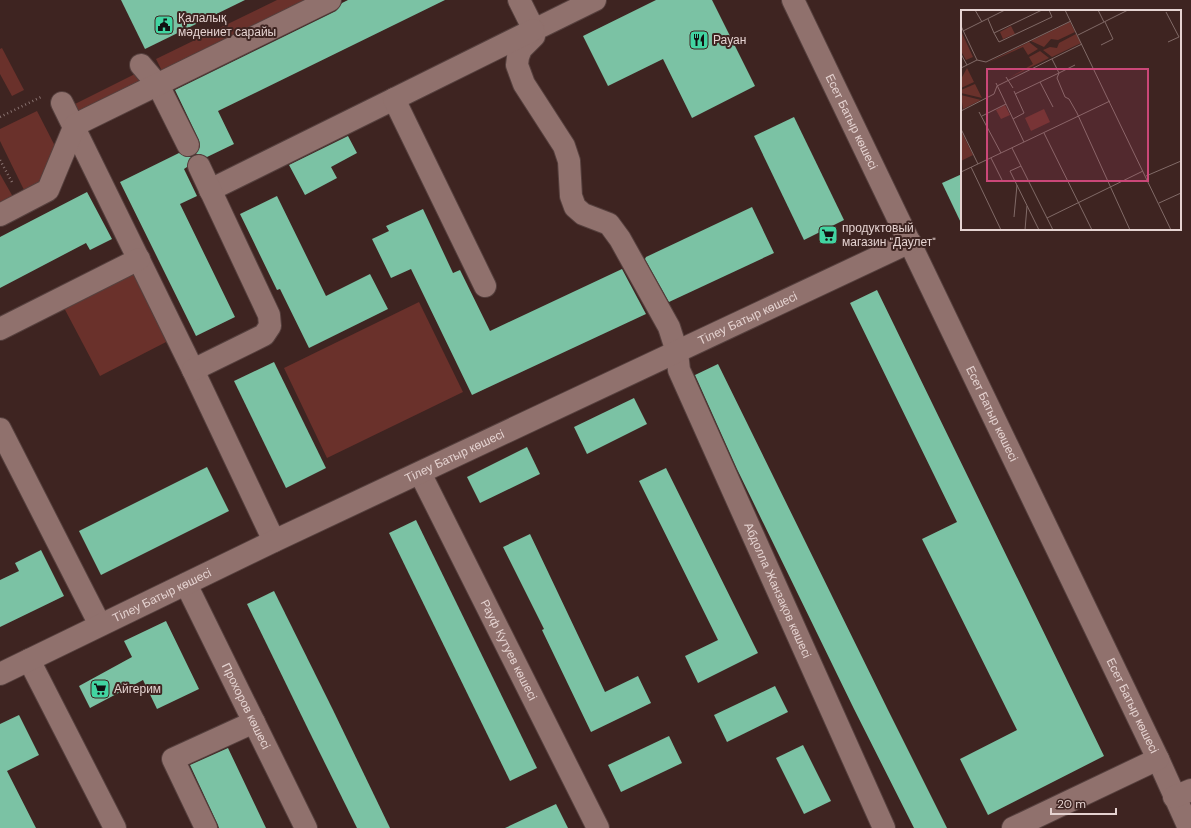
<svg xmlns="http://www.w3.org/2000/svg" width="1191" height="828" font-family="'DM Sans',sans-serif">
  <rect width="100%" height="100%" fill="#3e2421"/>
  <!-- green -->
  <g fill="#6a312b">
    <polygon points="277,0 305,0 162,71 156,59"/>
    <polygon points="2,48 24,90 12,96 0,74 0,49"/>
    <polygon points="139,72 144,80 72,116 69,107"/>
    <polygon points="37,111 56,148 42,184 25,192 0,141 0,129"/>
    <polygon points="0,174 13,197 0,204"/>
    <polygon points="132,270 168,341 100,376 62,304"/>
    <polygon points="419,302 463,392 327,458 284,368"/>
  </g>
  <!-- building -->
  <g fill="#7bc2a4">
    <polygon points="121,0 245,0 145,49"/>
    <polygon points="348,0 445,0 218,111 234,144 207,157 200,154 196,154 200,146 199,140 175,90 336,11 342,3"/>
    <polygon points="656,0 712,0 755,86 692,118 663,59 608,86 583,36"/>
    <polygon points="794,117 844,220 804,240 754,136"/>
    <polygon points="348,136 357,153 331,167 337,178 305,195 289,165"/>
    <polygon points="179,153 187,157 191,157 189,159 187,167 184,169 197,196 180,204 235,317 196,336 120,182"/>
    <polygon points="962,174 962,225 942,183"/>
    <polygon points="87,192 112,239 90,250 86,243 0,288 0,237"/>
    <polygon points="277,196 326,296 370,274 388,309 309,348 280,289 277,290 240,214"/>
    <polygon points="752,207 774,253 669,302 645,259 646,257"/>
    <polygon points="423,209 453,273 460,270 490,331 622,269 646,314 472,395 411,269 391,278 372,239 389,231 386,226"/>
    <polygon points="877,290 1104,756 988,815 960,759 1017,730 922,539 957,522 850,303"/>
    <polygon points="274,362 326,468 286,488 234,381"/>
    <polygon points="718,364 888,710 947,828 914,828 854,709 737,469 695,375"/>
    <polygon points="634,398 647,424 587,454 574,427"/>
    <polygon points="527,447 540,474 480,503 467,477"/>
    <polygon points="207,467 229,511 101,575 79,531"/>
    <polygon points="666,468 758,653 698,683 685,656 718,640 639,481"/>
    <polygon points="416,520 537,768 510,781 389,533"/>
    <polygon points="530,534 605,692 638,676 651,703 591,732 542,630 544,629 503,547"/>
    <polygon points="41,550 64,596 0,627 0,580 19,571 15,563"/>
    <polygon points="274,591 333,710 390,828 357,828 309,731 247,604"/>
    <polygon points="166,621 199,689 157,709 143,680 90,708 79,686 132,657 124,641"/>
    <polygon points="775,686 788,712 727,742 714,715"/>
    <polygon points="19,715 39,755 7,771 36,828 0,828 0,724"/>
    <polygon points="669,736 682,763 621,792 608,765"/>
    <polygon points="803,745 831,801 804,814 776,758"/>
    <polygon points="228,748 266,828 219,828 218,825 190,765"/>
    <polygon points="556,804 568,828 505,828"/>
  </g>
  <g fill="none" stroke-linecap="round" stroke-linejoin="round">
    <!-- minor casing -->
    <g stroke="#56403e" stroke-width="24">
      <g id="minor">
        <polyline points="519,0 534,30 595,0"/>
        <path id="s1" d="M793 0 1158 759 1189 828"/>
        <path id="s2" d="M534 30V36L521 49 518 57 517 65 524 84 564 146 569 161 571 196 575 207 583 214 609 224 620 239 669 327 677 352 679 370 884 828"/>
        <polyline points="141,65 158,85 188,145"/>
        <polyline points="62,103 193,370 274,541"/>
        <polyline points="210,190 394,99"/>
        <polyline points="0,215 48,190 75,125 330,0"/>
        <polyline points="485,286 394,99 533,30"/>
        <polyline points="0,329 139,259"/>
        <polyline points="193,370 264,335 270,326 269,315 199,166"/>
        <polyline points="0,429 100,625"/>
        <path id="s3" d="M420 473 598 828"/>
        <path id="s4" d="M186 584 306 828"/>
        <polyline points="29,660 115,828"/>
        <path id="s5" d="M0 674 274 541 910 242"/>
        <polyline points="1174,797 1191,790"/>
        <polyline points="206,828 173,759 254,722"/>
        <polyline points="1013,828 1158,759"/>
      </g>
    </g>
    <!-- path -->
    <g stroke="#8e7876" stroke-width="2.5" stroke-dasharray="1 3" stroke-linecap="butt">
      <polyline points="0,117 41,97"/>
      <polyline points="0,160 13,184"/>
    </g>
    <!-- minor -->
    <use href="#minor" stroke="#90716d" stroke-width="22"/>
  </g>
  <!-- icons -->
  <defs>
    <g id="civic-square" transform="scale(1)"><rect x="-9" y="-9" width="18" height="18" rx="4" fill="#42d4a1" stroke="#3e2421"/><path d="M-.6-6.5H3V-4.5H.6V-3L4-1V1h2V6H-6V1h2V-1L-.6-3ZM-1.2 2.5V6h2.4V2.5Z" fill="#111"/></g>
    <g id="restaurant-square" transform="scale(1)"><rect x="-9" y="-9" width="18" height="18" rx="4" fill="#42d4a1" stroke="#3e2421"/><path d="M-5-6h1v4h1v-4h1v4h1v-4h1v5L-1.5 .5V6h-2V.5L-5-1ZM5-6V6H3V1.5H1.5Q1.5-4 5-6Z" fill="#111"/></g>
    <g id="supermarket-square" transform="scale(1)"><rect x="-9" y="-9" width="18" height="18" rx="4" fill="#42d4a1" stroke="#3e2421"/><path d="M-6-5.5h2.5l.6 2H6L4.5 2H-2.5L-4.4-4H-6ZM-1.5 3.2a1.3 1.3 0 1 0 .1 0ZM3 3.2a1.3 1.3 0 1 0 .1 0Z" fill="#111"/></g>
  </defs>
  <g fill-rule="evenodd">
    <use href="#civic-square" x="164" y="25"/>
    <use href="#restaurant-square" x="699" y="40"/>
    <use href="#supermarket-square" x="828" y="235"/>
    <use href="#supermarket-square" x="100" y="689"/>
  </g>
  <g text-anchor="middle" stroke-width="4" stroke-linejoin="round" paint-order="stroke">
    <!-- poi labels -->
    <g font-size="12" fill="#e5d3d1" stroke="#3e2421" text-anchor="start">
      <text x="178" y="22">Қалалық<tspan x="178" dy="14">мәдениет сарайы</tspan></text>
      <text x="713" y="44">Рауан</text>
      <text x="842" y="232">продуктовый<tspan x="842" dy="14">магазин "Даулет"</tspan></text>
      <text x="114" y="693">Айгерим</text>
    </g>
    <!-- street labels -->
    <g font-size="12" fill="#e5d3d1" stroke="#3e2421">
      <text dy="4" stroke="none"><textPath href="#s1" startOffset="135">Есет Батыр көшесі</textPath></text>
      <text dy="4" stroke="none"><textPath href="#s5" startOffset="828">Тілеу Батыр көшесі</textPath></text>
      <text dy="4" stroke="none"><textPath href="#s1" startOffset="459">Есет Батыр көшесі</textPath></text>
      <text dy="4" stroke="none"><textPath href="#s5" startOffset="504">Тілеу Батыр көшесі</textPath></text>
      <text dy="4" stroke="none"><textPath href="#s2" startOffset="641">Абдолла Жанзақов көшесі</textPath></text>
      <text dy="4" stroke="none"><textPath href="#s5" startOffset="180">Тілеу Батыр көшесі</textPath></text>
      <text dy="4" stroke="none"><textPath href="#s3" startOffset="198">Рауф Кутуев көшесі</textPath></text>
      <text dy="4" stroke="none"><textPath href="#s4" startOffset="136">Прохоров көшесі</textPath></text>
      <text dy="4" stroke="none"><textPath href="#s1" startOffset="783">Есет Батыр көшесі</textPath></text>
    </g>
  </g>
  <!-- overview -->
  <g transform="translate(961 10)">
    <rect width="220" height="220" fill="#3e2421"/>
    <path d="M109 12 114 22 97 30 90 29 83 37 70 31ZM50 16 54 24 42 29 39 22ZM0 21 12 47 5 50 0 41ZM115 24 120 33 91 47 82 40 89 37 96 38 98 33ZM68 32 77 39 67 45 62 37 26 53ZM79 41 88 48 48 68 72 54 68 47ZM6 58 13 72 0 78V69ZM14 74 21 88 0 83V80ZM0 85 20 90 2 99ZM44 95 49 105 40 109 35 100ZM83 99 89 112 70 121 64 108ZM0 121 12 145 0 151Z" fill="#6a312b"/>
    <path fill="none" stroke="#816a67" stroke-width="1" d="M14 0 21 12M104 0 210 220M137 0 143 12M205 2 218 27 207 32M27 9 33 23 81 0M0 16 16 50M2 21 44 0M33 23 38 32 91 7 88 0M117 25 167 0M140 35 152 29 144 12M0 44 6 55M91 49 98 63 114 55M0 58 16 50 25 52 110 11M98 63 96 68 104 87 108 89 116 103 169 220M45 67 52 78M35 73 63 132M54 84 79 72M92 97 79 72 98 63M0 101 33 84 36 76 121 34M18 102 40 143M21 106 45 94M52 109 63 103 53 81M0 119 17 154M83 123 131 220M51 138 92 220M30 148 42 172M60 156 49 161 78 220M10 157 40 220M0 162 149 91M185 166 220 151M198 193 220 183M53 207 56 175M86 208 182 161M64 220 66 196"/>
    <path fill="#cb4778" fill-opacity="0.15" stroke="#cb4778" stroke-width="2" d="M26 59H187V171H26Z"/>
    <rect width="220" height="220" fill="none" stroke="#e5d3d1" stroke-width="2"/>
  </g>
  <!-- scale -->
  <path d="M1051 808v6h65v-6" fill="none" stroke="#e5d3d1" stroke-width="2"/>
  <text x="1057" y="808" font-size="12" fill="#e5d3d1" stroke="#3e2421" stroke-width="3" paint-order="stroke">20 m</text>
</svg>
^^^^
With the line containing "<!-- scale -->" as the start, transcribe each line through the end of the listing above, exactly and only.

> _Task result_
  <!-- scale -->
  <path d="M1051 808v6h65v-6" fill="none" stroke="#e5d3d1" stroke-width="2"/>
  <text x="1057" y="808" font-size="12" fill="#e5d3d1" stroke="#3e2421" stroke-width="3" paint-order="stroke">20 m</text>
</svg>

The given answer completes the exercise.